■ SUPPLIED MATERIAL ■
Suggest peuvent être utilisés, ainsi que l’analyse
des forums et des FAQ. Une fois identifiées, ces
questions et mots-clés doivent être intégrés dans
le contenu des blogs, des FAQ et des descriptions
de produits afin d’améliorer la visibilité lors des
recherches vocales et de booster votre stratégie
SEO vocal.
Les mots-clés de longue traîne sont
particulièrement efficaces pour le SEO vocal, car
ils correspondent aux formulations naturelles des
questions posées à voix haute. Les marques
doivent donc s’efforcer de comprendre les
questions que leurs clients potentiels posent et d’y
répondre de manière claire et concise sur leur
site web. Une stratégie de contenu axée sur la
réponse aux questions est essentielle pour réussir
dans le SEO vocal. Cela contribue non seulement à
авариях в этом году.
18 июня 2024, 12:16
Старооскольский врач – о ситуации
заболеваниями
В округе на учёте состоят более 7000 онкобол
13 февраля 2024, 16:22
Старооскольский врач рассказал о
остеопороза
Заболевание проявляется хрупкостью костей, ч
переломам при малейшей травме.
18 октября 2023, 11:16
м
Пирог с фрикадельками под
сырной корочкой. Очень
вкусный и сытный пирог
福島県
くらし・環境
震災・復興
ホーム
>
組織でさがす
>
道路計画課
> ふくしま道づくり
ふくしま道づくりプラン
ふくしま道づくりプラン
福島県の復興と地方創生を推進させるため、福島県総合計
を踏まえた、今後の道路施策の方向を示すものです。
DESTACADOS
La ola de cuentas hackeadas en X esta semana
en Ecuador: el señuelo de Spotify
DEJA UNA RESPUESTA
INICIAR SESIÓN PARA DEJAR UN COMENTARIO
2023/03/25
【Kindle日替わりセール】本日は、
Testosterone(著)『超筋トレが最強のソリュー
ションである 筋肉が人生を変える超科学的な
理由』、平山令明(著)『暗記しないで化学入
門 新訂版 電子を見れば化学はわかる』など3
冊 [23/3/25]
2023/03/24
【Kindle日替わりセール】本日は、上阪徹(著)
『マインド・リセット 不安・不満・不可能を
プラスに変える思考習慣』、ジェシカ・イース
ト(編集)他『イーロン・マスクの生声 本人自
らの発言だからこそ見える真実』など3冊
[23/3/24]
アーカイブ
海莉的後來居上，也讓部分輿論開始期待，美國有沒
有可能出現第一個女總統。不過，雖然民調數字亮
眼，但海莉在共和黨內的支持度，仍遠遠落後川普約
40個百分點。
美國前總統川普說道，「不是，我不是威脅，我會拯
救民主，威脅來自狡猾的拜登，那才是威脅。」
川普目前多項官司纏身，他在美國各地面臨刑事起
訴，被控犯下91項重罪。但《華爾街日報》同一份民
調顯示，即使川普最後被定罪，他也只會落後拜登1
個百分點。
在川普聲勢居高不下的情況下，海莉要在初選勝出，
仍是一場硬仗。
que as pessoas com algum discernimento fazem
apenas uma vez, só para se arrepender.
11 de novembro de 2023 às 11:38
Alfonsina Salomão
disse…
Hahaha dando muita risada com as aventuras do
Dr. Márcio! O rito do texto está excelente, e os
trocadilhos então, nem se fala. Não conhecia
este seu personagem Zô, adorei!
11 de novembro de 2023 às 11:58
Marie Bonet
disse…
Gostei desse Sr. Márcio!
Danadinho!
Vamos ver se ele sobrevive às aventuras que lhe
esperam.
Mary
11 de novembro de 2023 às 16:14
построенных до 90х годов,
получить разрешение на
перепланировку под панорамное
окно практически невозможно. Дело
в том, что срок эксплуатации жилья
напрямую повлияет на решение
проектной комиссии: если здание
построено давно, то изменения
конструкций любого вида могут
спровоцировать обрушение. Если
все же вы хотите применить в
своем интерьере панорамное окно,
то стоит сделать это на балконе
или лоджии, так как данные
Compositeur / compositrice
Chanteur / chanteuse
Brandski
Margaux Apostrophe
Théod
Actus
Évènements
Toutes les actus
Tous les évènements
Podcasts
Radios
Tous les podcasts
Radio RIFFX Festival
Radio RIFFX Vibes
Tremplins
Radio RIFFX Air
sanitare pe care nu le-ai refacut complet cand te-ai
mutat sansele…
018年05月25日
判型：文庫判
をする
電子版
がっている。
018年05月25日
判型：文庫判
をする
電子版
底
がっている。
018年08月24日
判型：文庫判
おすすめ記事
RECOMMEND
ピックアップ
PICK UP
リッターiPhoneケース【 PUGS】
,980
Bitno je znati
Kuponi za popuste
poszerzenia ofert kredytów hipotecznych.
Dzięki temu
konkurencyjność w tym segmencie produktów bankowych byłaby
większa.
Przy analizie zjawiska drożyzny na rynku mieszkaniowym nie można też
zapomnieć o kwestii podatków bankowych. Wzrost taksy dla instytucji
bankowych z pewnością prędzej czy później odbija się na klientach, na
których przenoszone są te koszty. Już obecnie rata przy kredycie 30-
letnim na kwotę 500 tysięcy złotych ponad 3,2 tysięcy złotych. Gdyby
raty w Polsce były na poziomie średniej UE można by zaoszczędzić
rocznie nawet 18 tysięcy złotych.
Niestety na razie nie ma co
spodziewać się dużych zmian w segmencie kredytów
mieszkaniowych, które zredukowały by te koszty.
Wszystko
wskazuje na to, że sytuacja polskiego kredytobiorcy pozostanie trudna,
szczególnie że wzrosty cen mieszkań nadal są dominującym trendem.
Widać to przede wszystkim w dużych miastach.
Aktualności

■ AIM OF THE EXERCISE ■
Return the entries above exactly as they appear.

■ ANSWER AREA ■
Suggest peuvent être utilisés, ainsi que l’analyse
des forums et des FAQ. Une fois identifiées, ces
questions et mots-clés doivent être intégrés dans
le contenu des blogs, des FAQ et des descriptions
de produits afin d’améliorer la visibilité lors des
recherches vocales et de booster votre stratégie
SEO vocal.
Les mots-clés de longue traîne sont
particulièrement efficaces pour le SEO vocal, car
ils correspondent aux formulations naturelles des
questions posées à voix haute. Les marques
doivent donc s’efforcer de comprendre les
questions que leurs clients potentiels posent et d’y
répondre de manière claire et concise sur leur
site web. Une stratégie de contenu axée sur la
réponse aux questions est essentielle pour réussir
dans le SEO vocal. Cela contribue non seulement à
авариях в этом году.
18 июня 2024, 12:16
Старооскольский врач – о ситуации
заболеваниями
В округе на учёте состоят более 7000 онкобол
13 февраля 2024, 16:22
Старооскольский врач рассказал о
остеопороза
Заболевание проявляется хрупкостью костей, ч
переломам при малейшей травме.
18 октября 2023, 11:16
м
Пирог с фрикадельками под
сырной корочкой. Очень
вкусный и сытный пирог
福島県
くらし・環境
震災・復興
ホーム
>
組織でさがす
>
道路計画課
> ふくしま道づくり
ふくしま道づくりプラン
ふくしま道づくりプラン
福島県の復興と地方創生を推進させるため、福島県総合計
を踏まえた、今後の道路施策の方向を示すものです。
DESTACADOS
La ola de cuentas hackeadas en X esta semana
en Ecuador: el señuelo de Spotify
DEJA UNA RESPUESTA
INICIAR SESIÓN PARA DEJAR UN COMENTARIO
2023/03/25
【Kindle日替わりセール】本日は、
Testosterone(著)『超筋トレが最強のソリュー
ションである 筋肉が人生を変える超科学的な
理由』、平山令明(著)『暗記しないで化学入
門 新訂版 電子を見れば化学はわかる』など3
冊 [23/3/25]
2023/03/24
【Kindle日替わりセール】本日は、上阪徹(著)
『マインド・リセット 不安・不満・不可能を
プラスに変える思考習慣』、ジェシカ・イース
ト(編集)他『イーロン・マスクの生声 本人自
らの発言だからこそ見える真実』など3冊
[23/3/24]
アーカイブ
海莉的後來居上，也讓部分輿論開始期待，美國有沒
有可能出現第一個女總統。不過，雖然民調數字亮
眼，但海莉在共和黨內的支持度，仍遠遠落後川普約
40個百分點。
美國前總統川普說道，「不是，我不是威脅，我會拯
救民主，威脅來自狡猾的拜登，那才是威脅。」
川普目前多項官司纏身，他在美國各地面臨刑事起
訴，被控犯下91項重罪。但《華爾街日報》同一份民
調顯示，即使川普最後被定罪，他也只會落後拜登1
個百分點。
在川普聲勢居高不下的情況下，海莉要在初選勝出，
仍是一場硬仗。
que as pessoas com algum discernimento fazem
apenas uma vez, só para se arrepender.
11 de novembro de 2023 às 11:38
Alfonsina Salomão
disse…
Hahaha dando muita risada com as aventuras do
Dr. Márcio! O rito do texto está excelente, e os
trocadilhos então, nem se fala. Não conhecia
este seu personagem Zô, adorei!
11 de novembro de 2023 às 11:58
Marie Bonet
disse…
Gostei desse Sr. Márcio!
Danadinho!
Vamos ver se ele sobrevive às aventuras que lhe
esperam.
Mary
11 de novembro de 2023 às 16:14
построенных до 90х годов,
получить разрешение на
перепланировку под панорамное
окно практически невозможно. Дело
в том, что срок эксплуатации жилья
напрямую повлияет на решение
проектной комиссии: если здание
построено давно, то изменения
конструкций любого вида могут
спровоцировать обрушение. Если
все же вы хотите применить в
своем интерьере панорамное окно,
то стоит сделать это на балконе
или лоджии, так как данные
Compositeur / compositrice
Chanteur / chanteuse
Brandski
Margaux Apostrophe
Théod
Actus
Évènements
Toutes les actus
Tous les évènements
Podcasts
Radios
Tous les podcasts
Radio RIFFX Festival
Radio RIFFX Vibes
Tremplins
Radio RIFFX Air
sanitare pe care nu le-ai refacut complet cand te-ai
mutat sansele…
018年05月25日
判型：文庫判
をする
電子版
がっている。
018年05月25日
判型：文庫判
をする
電子版
底
がっている。
018年08月24日
判型：文庫判
おすすめ記事
RECOMMEND
ピックアップ
PICK UP
リッターiPhoneケース【 PUGS】
,980
Bitno je znati
Kuponi za popuste
poszerzenia ofert kredytów hipotecznych.
Dzięki temu
konkurencyjność w tym segmencie produktów bankowych byłaby
większa.
Przy analizie zjawiska drożyzny na rynku mieszkaniowym nie można też
zapomnieć o kwestii podatków bankowych. Wzrost taksy dla instytucji
bankowych z pewnością prędzej czy później odbija się na klientach, na
których przenoszone są te koszty. Już obecnie rata przy kredycie 30-
letnim na kwotę 500 tysięcy złotych ponad 3,2 tysięcy złotych. Gdyby
raty w Polsce były na poziomie średniej UE można by zaoszczędzić
rocznie nawet 18 tysięcy złotych.
Niestety na razie nie ma co
spodziewać się dużych zmian w segmencie kredytów
mieszkaniowych, które zredukowały by te koszty.
Wszystko
wskazuje na to, że sytuacja polskiego kredytobiorcy pozostanie trudna,
szczególnie że wzrosty cen mieszkań nadal są dominującym trendem.
Widać to przede wszystkim w dużych miastach.
Aktualności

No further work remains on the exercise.